A friend of mine, Prudence, has this to say about eight people hurt in a demolition site at Quezon City:

It is silliness to remain thinking these people are the “helpless and innocent” ones.  Just think, there were 20 improvised explosives, besides the pillboxes, that were found in these shanties during the demolition.  Think of what these people are capable of.  If only it were directed to a more productive way, these people could be contributing citizens of the society.  But they choose not to.

I repeat, they have a CHOICE.  Poverty is no excuse.  There were a lot of those who have been poor but were able to rise above it, through honest means.

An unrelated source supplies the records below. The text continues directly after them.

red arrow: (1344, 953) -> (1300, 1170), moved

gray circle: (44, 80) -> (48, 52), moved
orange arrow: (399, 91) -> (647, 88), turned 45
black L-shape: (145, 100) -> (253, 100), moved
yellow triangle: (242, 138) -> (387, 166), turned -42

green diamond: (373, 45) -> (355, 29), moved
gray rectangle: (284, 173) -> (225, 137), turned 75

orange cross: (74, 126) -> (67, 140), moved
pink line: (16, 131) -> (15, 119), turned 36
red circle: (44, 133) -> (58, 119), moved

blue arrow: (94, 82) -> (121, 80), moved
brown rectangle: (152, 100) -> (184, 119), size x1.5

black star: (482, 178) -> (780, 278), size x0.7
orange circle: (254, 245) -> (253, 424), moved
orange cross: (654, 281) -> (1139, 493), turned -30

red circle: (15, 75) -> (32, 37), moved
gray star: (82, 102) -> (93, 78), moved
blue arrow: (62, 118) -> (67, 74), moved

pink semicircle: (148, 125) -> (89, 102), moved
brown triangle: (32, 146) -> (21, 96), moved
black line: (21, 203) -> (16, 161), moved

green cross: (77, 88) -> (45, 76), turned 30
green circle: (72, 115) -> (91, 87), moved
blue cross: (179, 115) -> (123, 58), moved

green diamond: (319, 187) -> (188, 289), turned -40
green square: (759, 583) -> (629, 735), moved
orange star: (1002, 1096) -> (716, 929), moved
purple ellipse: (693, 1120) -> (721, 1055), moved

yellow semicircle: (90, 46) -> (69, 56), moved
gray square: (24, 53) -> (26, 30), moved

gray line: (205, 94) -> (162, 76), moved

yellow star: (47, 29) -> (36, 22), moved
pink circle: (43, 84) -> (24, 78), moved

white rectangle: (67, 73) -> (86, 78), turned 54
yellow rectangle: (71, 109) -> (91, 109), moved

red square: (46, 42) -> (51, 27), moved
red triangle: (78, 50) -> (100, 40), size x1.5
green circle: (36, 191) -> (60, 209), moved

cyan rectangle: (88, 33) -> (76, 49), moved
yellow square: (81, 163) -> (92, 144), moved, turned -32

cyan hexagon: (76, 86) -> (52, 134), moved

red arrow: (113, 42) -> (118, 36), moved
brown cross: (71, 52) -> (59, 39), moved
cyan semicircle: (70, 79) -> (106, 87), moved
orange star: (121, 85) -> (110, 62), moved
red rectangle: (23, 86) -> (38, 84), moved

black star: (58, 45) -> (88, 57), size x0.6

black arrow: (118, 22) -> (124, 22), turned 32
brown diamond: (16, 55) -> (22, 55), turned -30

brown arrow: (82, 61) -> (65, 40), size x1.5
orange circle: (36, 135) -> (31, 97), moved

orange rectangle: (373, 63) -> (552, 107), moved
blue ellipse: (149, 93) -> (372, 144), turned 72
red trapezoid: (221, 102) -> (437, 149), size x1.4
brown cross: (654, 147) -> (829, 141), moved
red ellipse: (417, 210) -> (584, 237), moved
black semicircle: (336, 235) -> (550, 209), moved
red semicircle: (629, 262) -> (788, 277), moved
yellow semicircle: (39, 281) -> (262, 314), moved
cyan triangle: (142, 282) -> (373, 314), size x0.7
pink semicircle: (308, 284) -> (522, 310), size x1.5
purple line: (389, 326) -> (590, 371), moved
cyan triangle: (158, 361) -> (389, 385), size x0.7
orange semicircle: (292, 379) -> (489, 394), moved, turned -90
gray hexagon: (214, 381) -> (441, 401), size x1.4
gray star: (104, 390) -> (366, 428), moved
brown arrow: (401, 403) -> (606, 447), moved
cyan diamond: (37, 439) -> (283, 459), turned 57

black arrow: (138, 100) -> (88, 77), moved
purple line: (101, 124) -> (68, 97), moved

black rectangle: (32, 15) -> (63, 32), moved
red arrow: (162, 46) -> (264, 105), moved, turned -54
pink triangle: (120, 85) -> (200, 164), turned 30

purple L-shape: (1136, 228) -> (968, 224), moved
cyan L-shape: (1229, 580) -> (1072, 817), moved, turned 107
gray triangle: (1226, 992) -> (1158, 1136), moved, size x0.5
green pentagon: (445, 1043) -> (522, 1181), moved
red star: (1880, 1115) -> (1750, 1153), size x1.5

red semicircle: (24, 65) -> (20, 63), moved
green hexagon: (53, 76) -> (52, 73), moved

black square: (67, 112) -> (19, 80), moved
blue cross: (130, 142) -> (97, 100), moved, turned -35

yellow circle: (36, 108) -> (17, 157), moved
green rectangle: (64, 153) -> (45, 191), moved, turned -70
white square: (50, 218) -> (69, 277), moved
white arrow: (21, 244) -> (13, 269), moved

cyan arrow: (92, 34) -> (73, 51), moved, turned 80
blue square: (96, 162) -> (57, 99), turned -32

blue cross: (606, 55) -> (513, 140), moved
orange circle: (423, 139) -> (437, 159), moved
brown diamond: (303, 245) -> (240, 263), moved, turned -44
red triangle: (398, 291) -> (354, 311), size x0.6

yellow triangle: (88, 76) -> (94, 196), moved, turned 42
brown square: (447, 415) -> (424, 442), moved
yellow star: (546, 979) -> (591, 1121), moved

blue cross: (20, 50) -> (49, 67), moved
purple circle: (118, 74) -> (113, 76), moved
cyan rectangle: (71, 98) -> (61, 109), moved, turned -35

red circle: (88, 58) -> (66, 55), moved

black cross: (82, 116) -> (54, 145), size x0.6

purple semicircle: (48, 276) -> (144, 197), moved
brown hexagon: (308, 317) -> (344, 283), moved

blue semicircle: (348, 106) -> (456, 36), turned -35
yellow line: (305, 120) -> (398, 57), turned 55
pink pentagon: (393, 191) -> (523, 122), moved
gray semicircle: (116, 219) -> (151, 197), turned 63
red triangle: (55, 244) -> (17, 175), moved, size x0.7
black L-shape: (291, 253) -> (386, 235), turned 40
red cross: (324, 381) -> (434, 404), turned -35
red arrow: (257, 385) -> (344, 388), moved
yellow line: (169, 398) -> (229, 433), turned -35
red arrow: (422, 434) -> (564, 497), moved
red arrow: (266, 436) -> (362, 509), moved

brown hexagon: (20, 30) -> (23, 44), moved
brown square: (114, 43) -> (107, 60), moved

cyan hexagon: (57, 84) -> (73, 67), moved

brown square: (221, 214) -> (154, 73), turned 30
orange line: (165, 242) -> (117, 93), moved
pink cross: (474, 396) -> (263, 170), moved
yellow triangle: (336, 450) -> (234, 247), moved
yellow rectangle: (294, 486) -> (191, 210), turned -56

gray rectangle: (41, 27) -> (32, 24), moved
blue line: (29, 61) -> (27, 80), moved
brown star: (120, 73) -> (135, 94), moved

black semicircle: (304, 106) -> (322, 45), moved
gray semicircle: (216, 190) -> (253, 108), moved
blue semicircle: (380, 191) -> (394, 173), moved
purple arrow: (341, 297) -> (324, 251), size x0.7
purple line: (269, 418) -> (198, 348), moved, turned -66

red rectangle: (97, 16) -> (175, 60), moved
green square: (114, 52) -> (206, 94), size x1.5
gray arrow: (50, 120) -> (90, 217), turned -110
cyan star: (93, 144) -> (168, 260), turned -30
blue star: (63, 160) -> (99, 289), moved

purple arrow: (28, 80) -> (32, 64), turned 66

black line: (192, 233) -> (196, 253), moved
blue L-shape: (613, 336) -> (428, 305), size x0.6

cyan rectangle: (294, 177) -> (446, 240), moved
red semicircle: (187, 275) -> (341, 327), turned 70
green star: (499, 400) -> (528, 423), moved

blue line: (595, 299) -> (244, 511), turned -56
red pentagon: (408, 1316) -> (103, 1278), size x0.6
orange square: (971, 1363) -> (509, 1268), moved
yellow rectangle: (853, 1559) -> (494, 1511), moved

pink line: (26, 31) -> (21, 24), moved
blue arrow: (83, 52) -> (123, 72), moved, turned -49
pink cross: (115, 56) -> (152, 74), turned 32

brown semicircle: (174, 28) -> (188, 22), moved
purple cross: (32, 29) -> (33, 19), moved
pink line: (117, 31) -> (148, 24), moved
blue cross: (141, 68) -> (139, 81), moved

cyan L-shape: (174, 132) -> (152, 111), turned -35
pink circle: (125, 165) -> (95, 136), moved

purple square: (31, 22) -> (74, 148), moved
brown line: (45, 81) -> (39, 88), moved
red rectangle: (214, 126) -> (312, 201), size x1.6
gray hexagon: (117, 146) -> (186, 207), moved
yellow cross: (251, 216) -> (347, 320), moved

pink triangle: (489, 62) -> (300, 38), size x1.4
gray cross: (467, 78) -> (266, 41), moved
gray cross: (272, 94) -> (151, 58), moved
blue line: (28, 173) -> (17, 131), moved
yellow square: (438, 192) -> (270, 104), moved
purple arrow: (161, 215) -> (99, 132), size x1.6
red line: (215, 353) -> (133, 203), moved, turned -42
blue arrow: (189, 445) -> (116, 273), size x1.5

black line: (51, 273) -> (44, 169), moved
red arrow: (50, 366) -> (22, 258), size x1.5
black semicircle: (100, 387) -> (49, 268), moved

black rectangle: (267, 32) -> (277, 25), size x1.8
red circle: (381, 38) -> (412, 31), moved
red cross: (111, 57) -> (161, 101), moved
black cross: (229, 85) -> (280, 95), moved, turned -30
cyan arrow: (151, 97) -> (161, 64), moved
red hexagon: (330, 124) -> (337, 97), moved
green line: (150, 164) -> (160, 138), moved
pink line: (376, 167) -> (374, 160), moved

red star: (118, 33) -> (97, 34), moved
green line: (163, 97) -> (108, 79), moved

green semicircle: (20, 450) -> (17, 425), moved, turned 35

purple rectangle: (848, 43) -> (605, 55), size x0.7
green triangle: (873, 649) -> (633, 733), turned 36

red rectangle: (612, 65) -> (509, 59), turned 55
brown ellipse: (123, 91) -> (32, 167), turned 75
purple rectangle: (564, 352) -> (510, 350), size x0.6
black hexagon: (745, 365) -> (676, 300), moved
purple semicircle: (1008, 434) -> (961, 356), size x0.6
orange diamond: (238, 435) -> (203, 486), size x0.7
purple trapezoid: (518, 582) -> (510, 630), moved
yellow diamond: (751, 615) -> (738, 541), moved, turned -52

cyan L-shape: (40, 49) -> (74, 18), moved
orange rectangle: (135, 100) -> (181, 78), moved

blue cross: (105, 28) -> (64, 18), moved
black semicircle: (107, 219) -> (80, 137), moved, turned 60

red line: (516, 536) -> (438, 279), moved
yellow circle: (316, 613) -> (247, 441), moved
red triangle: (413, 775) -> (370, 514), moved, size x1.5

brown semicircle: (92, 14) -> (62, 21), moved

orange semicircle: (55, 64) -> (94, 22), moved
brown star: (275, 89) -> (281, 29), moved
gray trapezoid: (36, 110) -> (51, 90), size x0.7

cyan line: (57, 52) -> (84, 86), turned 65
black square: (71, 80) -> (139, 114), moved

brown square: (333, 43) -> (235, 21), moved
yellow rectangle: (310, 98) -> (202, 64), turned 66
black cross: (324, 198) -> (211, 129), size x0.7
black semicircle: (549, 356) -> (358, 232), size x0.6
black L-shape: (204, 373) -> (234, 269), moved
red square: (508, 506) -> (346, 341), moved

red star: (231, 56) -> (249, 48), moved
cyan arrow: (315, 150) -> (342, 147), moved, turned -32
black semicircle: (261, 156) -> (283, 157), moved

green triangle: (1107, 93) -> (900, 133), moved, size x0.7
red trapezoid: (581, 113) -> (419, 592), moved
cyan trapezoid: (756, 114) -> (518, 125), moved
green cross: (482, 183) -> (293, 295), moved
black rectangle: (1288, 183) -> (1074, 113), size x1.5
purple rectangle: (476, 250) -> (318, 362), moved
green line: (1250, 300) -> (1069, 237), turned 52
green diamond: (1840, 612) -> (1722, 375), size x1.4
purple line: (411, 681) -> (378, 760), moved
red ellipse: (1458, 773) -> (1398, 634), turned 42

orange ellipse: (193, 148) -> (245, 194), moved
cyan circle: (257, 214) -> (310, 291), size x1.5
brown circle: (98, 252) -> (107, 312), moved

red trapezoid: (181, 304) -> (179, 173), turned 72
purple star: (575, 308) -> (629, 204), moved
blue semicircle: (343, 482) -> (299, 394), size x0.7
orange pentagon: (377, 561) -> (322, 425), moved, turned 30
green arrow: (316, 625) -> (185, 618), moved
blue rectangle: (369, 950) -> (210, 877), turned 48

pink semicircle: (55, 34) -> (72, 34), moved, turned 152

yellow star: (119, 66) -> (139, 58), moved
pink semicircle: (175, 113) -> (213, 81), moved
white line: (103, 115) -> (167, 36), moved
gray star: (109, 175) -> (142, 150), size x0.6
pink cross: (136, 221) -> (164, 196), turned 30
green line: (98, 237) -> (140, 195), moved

- Compassion or Justice? @ Prudence, M.D.

In many respects, yes, when people start throwing pillboxes at police officials and resort to violence to defend “their property,” it is wrong.  Then again, demolition – with the presence of authority figures who are anything but prudent and just in the exercise of their duties – is itself a form of violence, so it gets eye-for-an-eye and tooth-for-a-tooth really fast.  Of course it’s not compassionate for police officers to violently disperse people who are there fighting for their right to abode, but it is not just for people to merely occupy a space for their own without thinking of the right of the property owner for that land, too.

I think that as long as we look at things in the black-and-white of who’s right and who’s wrong, we’ll always have a problem with informal settlers.  We’ll be stuck in that cycle of settlers occupying land, and authorities taking people out of that land.